Blog

Apr
01
ACK vs. GREP
by Alex Chee | Article

I’ve been using grep for searching through files until ACK came along. I was wondering if it was better to filter large (5GB) logs with ACK or GREP. Is ACK really better than GREP?

Setup

I used my Macbook Pro for these benchmarks.

  • Processor: 2.33GHz Intel Core 2 Duo
  • Memory: 3GB
  • HD: 160GB 5400 RPM

There are three tests, I ran: searching a particular file, searching throught a piped input, and searching through a rails project with many subdirectories to find a particular word.

I generated a log with 100000 lines of random text using irb:


pids=['12345','54321','55555','65432','88888']
chars='abcdefghjkmnpqrstuvwxyzABCDEFGHJKLMNPQRSTUVWXYZ123456789 '
File.open('blog_log.txt', 'w') do |f|
100000.times {f.write("#{Time.now.to_s} rails[#{pids[rand(pids.size)]}] "); 500.times{f.write("#{chars[rand(chars.size)].chr}")}; f.write("\n") }
end

Then, I ran sed, awk, grep, and ack on the log file searching for ‘rails[12345]‘. I also did tail the log and piped it to those tools, because sometimes I might want the tail end of a log.

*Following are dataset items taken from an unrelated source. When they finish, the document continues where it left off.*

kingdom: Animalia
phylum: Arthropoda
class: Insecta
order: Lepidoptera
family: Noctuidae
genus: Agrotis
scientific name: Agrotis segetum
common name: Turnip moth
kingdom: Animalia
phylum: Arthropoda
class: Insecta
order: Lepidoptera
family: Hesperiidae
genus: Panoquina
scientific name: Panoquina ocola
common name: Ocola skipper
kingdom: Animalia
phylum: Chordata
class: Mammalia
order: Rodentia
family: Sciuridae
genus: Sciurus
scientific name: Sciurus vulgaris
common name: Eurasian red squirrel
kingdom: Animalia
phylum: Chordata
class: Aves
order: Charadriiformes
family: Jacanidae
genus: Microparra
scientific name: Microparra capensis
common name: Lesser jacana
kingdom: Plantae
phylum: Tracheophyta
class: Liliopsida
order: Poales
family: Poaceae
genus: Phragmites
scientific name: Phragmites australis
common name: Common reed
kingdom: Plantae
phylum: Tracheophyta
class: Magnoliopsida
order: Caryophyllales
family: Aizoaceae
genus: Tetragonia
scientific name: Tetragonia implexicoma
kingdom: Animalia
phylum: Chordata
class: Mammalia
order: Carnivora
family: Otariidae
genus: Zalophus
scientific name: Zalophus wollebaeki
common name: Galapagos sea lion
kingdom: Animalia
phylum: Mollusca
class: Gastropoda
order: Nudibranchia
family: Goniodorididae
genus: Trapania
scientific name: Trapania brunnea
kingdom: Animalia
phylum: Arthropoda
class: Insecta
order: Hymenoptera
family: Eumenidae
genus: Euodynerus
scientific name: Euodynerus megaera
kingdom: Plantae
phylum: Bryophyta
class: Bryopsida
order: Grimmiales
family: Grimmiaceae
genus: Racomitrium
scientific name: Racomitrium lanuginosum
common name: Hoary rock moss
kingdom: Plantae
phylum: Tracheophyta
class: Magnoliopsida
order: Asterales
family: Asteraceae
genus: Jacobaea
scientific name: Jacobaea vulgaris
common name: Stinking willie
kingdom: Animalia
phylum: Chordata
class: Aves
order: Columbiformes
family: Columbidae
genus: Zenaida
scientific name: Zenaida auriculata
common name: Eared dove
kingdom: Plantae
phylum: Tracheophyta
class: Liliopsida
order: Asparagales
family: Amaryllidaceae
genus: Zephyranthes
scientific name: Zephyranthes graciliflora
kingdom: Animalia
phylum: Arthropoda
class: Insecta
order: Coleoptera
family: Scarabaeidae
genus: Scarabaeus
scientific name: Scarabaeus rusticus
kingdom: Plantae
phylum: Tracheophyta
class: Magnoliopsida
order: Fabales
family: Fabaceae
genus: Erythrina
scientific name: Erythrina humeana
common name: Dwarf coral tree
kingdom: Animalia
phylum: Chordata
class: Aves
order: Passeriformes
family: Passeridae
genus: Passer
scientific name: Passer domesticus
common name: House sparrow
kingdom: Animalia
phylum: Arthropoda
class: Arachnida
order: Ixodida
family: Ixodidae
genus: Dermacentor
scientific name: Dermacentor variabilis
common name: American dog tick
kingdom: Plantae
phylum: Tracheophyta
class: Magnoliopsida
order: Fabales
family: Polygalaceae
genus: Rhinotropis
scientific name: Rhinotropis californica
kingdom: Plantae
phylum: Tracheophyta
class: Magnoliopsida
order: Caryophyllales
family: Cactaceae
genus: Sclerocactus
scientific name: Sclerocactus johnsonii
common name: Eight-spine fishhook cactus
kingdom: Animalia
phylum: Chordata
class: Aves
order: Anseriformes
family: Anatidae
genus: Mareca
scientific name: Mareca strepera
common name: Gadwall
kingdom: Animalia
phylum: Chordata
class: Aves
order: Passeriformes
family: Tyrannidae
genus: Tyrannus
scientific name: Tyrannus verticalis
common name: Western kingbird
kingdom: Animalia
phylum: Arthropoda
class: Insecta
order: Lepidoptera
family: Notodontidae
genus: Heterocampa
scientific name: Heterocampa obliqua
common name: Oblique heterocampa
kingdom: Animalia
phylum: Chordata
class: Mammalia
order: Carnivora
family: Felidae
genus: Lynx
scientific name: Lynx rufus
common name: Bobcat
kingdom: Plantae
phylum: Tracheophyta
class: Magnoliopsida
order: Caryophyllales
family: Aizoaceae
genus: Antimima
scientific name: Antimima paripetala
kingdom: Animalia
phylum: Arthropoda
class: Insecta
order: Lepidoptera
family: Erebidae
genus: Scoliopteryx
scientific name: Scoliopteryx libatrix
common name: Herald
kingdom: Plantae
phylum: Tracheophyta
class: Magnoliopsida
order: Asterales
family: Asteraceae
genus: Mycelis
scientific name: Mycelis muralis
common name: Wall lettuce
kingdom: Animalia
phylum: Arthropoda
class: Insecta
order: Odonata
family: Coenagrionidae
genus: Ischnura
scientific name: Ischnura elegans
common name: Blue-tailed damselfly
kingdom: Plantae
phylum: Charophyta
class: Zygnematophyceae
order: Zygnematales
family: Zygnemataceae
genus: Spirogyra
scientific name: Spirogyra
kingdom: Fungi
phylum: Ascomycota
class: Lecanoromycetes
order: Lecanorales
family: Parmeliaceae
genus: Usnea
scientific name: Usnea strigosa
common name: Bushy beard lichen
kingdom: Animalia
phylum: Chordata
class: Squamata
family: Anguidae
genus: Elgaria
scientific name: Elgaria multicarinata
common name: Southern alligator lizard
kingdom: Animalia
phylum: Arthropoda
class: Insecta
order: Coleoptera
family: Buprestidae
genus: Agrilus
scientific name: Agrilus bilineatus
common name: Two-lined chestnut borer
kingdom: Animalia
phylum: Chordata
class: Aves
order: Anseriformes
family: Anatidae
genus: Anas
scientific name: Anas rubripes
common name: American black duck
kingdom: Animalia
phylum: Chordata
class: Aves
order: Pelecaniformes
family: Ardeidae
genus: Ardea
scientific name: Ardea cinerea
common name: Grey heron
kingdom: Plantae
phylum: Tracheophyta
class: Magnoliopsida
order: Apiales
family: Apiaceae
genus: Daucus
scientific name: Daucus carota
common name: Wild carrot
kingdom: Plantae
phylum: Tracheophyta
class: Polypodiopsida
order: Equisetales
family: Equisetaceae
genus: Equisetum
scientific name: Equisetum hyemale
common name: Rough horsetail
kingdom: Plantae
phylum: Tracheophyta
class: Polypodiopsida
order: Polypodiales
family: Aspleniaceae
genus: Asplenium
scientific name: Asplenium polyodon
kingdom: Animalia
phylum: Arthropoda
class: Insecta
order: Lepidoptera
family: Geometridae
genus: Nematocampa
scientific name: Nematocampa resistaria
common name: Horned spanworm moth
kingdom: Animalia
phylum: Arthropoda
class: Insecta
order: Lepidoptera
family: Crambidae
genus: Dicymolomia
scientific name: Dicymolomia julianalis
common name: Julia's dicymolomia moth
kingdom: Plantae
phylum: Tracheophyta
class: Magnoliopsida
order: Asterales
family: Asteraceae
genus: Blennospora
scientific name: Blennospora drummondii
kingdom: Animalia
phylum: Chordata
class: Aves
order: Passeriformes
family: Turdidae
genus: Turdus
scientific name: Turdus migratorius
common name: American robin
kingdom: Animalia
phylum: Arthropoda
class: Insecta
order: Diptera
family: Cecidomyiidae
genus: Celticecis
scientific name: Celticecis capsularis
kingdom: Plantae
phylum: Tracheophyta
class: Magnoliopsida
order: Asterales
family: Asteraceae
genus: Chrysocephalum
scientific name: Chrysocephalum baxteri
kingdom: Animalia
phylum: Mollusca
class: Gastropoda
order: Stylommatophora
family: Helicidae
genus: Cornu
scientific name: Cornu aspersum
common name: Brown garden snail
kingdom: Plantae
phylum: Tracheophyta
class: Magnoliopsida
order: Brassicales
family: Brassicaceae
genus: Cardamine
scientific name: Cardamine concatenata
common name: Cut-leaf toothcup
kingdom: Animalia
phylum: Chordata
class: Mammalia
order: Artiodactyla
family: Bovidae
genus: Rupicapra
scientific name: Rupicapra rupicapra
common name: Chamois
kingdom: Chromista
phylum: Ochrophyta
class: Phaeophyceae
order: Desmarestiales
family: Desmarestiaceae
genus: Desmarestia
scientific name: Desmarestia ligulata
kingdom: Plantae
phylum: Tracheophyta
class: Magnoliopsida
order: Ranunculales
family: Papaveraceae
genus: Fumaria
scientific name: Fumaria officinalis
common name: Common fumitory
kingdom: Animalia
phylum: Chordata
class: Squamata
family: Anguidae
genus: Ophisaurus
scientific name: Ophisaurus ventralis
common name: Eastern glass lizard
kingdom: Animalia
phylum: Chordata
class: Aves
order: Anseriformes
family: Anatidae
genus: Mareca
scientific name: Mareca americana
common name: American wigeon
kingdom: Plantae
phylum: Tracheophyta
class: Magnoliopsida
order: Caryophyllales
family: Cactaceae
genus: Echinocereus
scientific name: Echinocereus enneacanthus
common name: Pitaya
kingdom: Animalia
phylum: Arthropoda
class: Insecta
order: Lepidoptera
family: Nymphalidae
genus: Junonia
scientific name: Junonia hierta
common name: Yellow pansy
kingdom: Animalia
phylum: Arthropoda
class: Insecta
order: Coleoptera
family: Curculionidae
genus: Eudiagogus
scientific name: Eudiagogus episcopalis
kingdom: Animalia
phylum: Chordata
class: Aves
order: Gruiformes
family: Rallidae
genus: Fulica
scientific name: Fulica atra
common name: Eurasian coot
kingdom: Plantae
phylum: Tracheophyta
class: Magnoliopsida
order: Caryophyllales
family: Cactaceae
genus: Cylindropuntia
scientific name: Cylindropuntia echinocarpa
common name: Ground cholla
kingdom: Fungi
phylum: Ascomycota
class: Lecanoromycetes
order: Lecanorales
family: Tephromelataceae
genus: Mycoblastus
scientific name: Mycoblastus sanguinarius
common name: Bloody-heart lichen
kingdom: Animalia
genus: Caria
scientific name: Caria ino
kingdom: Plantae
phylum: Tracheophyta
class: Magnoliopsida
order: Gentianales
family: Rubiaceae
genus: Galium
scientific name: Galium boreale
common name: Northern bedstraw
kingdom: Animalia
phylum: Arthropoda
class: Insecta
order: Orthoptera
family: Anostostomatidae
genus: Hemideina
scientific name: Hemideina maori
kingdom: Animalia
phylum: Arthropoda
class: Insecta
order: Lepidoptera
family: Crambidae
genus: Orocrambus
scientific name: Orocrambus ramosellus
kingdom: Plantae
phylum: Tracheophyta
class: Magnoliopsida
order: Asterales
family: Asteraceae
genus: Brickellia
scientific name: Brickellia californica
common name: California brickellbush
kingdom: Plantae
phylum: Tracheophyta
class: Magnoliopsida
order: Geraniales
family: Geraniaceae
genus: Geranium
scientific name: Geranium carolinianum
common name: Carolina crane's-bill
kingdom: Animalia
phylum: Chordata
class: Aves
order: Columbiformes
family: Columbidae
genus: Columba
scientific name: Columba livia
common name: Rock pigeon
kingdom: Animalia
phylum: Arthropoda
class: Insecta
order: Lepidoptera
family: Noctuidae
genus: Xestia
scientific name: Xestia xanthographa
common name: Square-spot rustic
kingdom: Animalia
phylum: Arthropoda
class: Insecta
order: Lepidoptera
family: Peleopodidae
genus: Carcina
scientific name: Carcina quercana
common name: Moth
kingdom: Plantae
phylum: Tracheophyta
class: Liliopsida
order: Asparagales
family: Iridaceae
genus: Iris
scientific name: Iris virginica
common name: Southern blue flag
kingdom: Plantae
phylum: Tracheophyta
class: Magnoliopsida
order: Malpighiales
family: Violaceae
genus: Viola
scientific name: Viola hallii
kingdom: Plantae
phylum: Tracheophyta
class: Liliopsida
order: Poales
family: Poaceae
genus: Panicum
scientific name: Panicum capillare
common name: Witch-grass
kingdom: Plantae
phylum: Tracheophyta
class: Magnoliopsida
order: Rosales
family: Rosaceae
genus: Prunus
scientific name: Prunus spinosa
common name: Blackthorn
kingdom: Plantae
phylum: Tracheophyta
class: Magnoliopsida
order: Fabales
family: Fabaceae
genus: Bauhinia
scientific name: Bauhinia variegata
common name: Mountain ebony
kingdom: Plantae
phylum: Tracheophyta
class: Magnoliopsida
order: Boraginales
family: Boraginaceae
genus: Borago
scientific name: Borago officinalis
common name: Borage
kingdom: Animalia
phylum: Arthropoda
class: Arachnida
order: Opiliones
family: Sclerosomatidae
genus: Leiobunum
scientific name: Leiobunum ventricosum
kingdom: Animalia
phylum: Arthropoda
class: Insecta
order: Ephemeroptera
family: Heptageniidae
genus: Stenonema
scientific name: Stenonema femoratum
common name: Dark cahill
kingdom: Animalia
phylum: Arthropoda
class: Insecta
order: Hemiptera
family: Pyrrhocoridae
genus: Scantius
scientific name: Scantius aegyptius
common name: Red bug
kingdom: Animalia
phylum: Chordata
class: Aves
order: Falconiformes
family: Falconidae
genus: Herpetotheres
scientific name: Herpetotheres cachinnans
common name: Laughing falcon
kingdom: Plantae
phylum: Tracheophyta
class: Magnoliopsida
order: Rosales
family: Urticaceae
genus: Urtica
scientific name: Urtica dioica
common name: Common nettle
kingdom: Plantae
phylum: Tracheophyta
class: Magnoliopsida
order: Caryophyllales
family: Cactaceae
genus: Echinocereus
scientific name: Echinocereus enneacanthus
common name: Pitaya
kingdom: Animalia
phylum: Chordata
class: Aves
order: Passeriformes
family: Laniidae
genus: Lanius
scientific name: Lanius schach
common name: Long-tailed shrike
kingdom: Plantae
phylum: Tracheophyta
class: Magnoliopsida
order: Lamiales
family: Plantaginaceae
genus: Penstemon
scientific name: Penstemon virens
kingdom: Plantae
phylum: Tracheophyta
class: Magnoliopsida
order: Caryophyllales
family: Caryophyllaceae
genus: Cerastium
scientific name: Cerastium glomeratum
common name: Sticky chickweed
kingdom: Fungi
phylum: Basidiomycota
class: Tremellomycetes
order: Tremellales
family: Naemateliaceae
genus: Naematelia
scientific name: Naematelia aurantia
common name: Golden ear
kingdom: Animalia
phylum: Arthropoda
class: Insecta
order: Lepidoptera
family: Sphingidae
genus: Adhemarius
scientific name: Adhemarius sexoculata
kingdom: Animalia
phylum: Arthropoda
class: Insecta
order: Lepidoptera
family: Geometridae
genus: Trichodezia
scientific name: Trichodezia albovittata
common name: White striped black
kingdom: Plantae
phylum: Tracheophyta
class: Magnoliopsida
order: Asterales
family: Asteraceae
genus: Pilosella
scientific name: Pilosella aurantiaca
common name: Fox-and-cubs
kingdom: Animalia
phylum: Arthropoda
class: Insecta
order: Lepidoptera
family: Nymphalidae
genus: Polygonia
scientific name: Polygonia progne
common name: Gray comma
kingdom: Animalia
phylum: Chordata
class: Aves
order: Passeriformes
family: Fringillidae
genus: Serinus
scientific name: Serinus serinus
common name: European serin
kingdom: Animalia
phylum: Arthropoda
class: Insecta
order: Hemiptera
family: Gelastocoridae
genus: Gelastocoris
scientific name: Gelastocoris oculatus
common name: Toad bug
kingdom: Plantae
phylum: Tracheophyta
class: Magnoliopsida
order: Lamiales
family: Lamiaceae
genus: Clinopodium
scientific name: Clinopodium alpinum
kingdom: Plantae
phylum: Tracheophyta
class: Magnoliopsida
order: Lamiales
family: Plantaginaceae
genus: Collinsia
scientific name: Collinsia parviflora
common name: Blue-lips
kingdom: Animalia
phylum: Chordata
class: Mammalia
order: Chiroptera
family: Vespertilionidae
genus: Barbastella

I also had a project with about 29900 files. I ran grep and ack on it to find any references to ‘app_helper’ in my files.

I ran each command 3 times with time command and averaged the real times, while outputting to /dev/null to not have any output.

Results

Test 1
Commands:


time grep 'rails\[12345\]' blog_log.txt > /dev/null
time awk '/rails\[12345\]/' blog_log.txt > /dev/null
time ack 'rails\[12345\]' blog_log.txt > /dev/null
time sed -n "/rails\[12345\]/ p" blog_log.txt > /dev/null

ACK GREP SED AWK
2.5820s 0.0960s 0.0920s 1.8317s

SED was the fastest, followed by GREP, AWK, and finally ACK. ACK was 27 times slower than GREP.

Test 2
Commands:


time tail -n 50000 blog_log.txt | grep 'rails\[12345\]' > /dev/null
time tail -n 50000 blog_log.txt | awk '/rails\[12345\]/' > /dev/null
time tail -n 50000 blog_log.txt | ack 'rails\[12345\]' > /dev/null
time tail -n 50000 blog_log.txt | sed -n "/rails\[12345\]/ p" > /dev/null

ACK GREP SED AWK
1.2047s 0.1873s 0.2463s 0.8587s

This time GREP was the fastest, then SED, AWK, and ACK. This doesn’t look good for ACK, until…

Test 3
Commands:


time grep -r app_helper . > /dev/null
time ack app_helper > /dev/null

ACK GREP
1.0773s 4.5027s

The winner here was ACK, it was 4 times faster than GREP.

The Winner

Neither, it’s a tie! Use grep and sed for processing single files and streams. Use ACK for searching through files for a specific pattern.

2 Comments
April 2, 2009

I’m surprised that ack was that much slower in your first case. Still, your point of “use grep when speed of execution is the most important factor” is a good one.

April 2, 2009

I was surprised about it too, but I guess it’s because the linux tools are compiled with C and meant to work with the OS’s streams, while ack is a general perl script is at the mercy of the perl interpter. Ack’s performance will probably vary on different systems.